After losing someone close the last thing you want to do is deal with the assets of that loved one. It often means searching for information and contacting various companies to discuss the person’s finances to understand what they have left behind.

When someone dies, a nominated individual (the deceased person’s ‘executor’ or ‘administrator’) must take responsibility for sorting out the deceased person’s money and estate. They need to pay the deceased person’s taxes and debts, and distribute his or her money and property in accordance with their wishes or their Will.

Here are some things to consider when you are faced with selling a lost relative’s property;

Insurance

There are two situations that you may experience here which depends on whether the deceased has a remaining living spouse or partner. If the a spouse or partner remains then the property will still be occupied and all that is needed here is to let your current insurer know that a person named on the policy has passed away.

In a case where there is no surviving civil partner/widow/widower, the property in most cases will become vacant. If this is the case the current insurers will need to be notified as soon as possible that the policy holder is deceased. The policy is no longer valid under this person’s name. Most building insurance policies impose vacancy restrictions, where a property cannot remain unoccupied for a period of time, this is often around 30 days. As the property is likely to be empty for longer than this, the insurer may impose policy endorsements such as insisting that the property is inspected regularly. Some insurance companies won’t extend cover, in this case you will need to look for an alternative insurer.
******
→ **Given problem 1**: Decide whether each statement agrees with the passage on a deceased relative's property, answering yes or no and quoting the deciding words: (a) The executor or administrator must pay the deceased person's taxes and debts. (b) When a spouse or partner survives, nothing needs to be reported to the insurer. (c) The vacancy limit in most building insurance policies is often around 60 days.
→ **Given problem 2**: Return the part of the passage on a deceased relative's property that starts with "After losing someone" and goes on through "or their Will.", word for word.
These entries are material separate from the passage on a deceased relative's property.

Extracted records
******
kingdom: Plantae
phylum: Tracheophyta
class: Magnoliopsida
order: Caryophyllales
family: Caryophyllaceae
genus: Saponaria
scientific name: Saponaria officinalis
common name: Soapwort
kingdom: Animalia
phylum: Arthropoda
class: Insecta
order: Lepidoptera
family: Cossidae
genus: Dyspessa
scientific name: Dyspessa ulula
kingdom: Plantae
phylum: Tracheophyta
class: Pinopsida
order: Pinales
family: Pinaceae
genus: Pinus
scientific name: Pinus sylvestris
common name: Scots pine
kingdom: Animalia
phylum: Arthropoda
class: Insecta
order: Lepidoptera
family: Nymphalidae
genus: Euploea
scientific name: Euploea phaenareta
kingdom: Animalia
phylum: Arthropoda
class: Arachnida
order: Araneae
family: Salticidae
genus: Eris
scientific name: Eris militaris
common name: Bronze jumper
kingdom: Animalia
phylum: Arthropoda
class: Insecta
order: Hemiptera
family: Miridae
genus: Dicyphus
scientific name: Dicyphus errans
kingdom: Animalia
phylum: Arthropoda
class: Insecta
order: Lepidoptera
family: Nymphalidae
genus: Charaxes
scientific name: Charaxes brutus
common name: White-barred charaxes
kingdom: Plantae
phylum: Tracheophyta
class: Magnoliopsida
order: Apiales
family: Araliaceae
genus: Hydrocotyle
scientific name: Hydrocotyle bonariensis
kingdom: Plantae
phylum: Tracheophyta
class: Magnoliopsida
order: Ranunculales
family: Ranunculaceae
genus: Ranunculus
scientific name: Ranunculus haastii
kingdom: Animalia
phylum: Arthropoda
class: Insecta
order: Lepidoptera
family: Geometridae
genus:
******
→ **Correct response 1**:
(a) Yes: "They need to pay the deceased person’s taxes and debts"
(b) No: "all that is needed here is to let your current insurer know that a person named on the policy has passed away."
(c) No: "this is often around 30 days."

→ **Correct response 2**:
After losing someone close the last thing you want to do is deal with the assets of that loved one. It often means searching for information and contacting various companies to discuss the person’s finances to understand what they have left behind.

When someone dies, a nominated individual (the deceased person’s ‘executor’ or ‘administrator’) must take responsibility for sorting out the deceased person’s money and estate. They need to pay the deceased person’s taxes and debts, and distribute his or her money and property in accordance with their wishes or their Will.